#### The problem:
Copy out exactly the lines from the one with "Anyway, the three" through the last line of the listing below, both included, but none of the pictures.

#### Records:
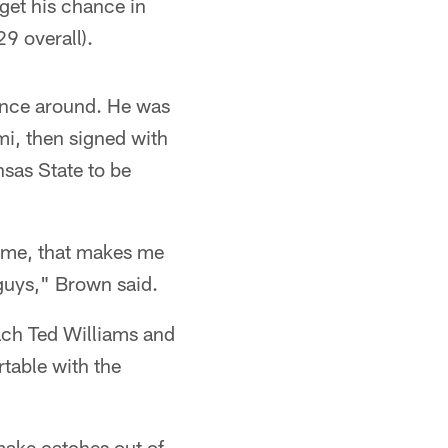
 get his chance in
9 overall).
ounce around. He was
mi, then signed with
nsas State to be
n me, that makes me
guys," Brown said.
ach Ted Williams and
table with the
make catches out of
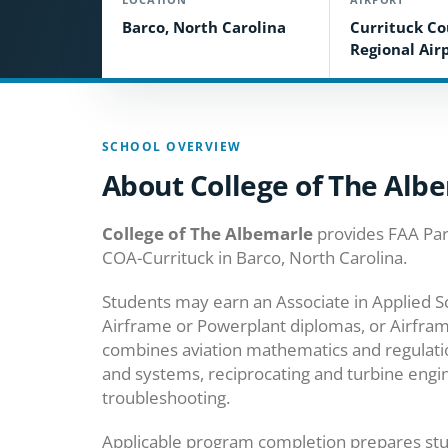
Barco, North Carolina
Currituck C
Regional Air
SCHOOL OVERVIEW
About College of The Alb
College of The Albemarle
provides FAA Par
COA-Currituck in Barco, North Carolina.
Students may earn an Associate in Applied S
Airframe or Powerplant diplomas, or Airfram
combines aviation mathematics and regulations
and systems, reciprocating and turbine engi
troubleshooting.
Applicable program completion prepares stu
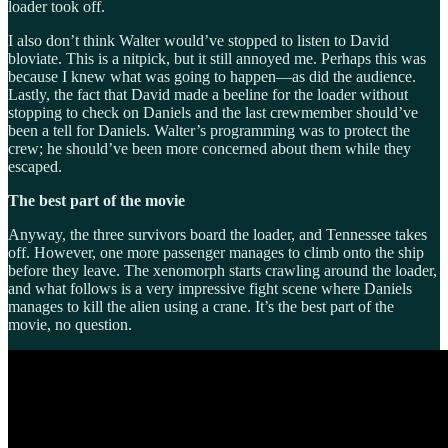
loader took off.
I also don’t think Walter would’ve stopped to listen to David
bloviate. This is a nitpick, but it still annoyed me. Perhaps this was
because I knew what was going to happen—as did the audience.
Lastly, the fact that David made a beeline for the loader without
stopping to check on Daniels and the last crewmember should’ve
been a tell for Daniels. Walter’s programming was to protect the
crew; he should’ve been more concerned about them while they
escaped.
The best part of the movie
Anyway, the three survivors board the loader, and Tennessee takes
off. However, one more passenger manages to climb onto the ship
before they leave. The xenomorph starts crawling around the loader,
and what follows is a very impressive fight scene where Daniels
manages to kill the alien using a crane. It’s the best part of the
movie, no question.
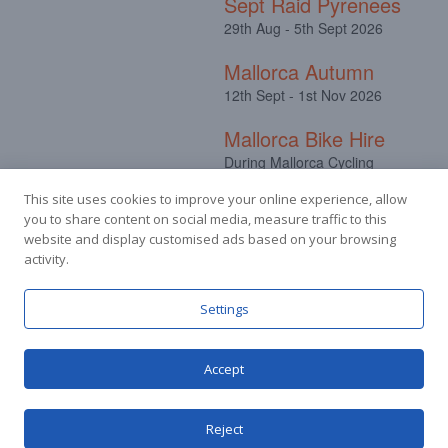
Sept Raid Pyrenees
29th Aug - 5th Sept 2026
Mallorca Autumn
12th Sept - 1st Nov 2026
Mallorca Bike Hire
During Mallorca Cycling
Camps
This site uses cookies to improve your online experience, allow
you to share content on social media, measure traffic to this
website and display customised ads based on your browsing
activity.
Facebook
Instagram
Settings
Accept
© Stuart Hall Cycling Limited 2025.
Terms &
Conditions
|
Privacy Policy
Reject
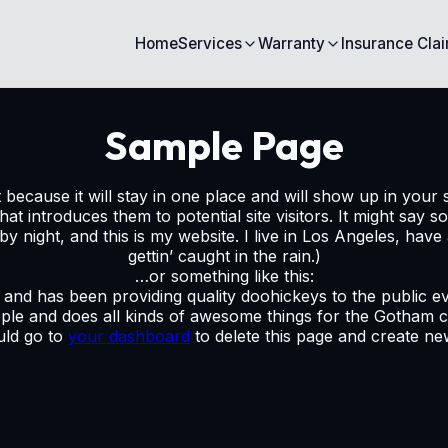
Home
Services
Warranty
Insurance Cla
Sample Page
t because it will stay in one place and will show up in your 
t introduces them to potential site visitors. It might say so
by night, and this is my website. I live in Los Angeles, hav
gettin’ caught in the rain.)
…or something like this:
d has been providing quality doohickeys to the public ev
ple and does all kinds of awesome things for the Gotham 
uld go to
your dashboard
to delete this page and create n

#### Answer to the exercise:
Anyway, the three survivors board the loader, and Tennessee takes
off. However, one more passenger manages to climb onto the ship
before they leave. The xenomorph starts crawling around the loader,
and what follows is a very impressive fight scene where Daniels
manages to kill the alien using a crane. It’s the best part of the
movie, no question.
Sept Raid Pyrenees
29th Aug - 5th Sept 2026
Mallorca Autumn
12th Sept - 1st Nov 2026
Mallorca Bike Hire
During Mallorca Cycling
Camps
This site uses cookies to improve your online experience, allow
you to share content on social media, measure traffic to this
website and display customised ads based on your browsing
activity.
Facebook
Instagram
Settings
Accept
© Stuart Hall Cycling Limited 2025.
Terms &
Conditions
|
Privacy Policy
Reject
Home
Services
Warranty
Insurance Cla
Sample Page
t because it will stay in one place and will show up in your 
t introduces them to potential site visitors. It might say so
by night, and this is my website. I live in Los Angeles, hav
gettin’ caught in the rain.)
…or something like this:
d has been providing quality doohickeys to the public ev
ple and does all kinds of awesome things for the Gotham 
uld go to
your dashboard
to delete this page and create n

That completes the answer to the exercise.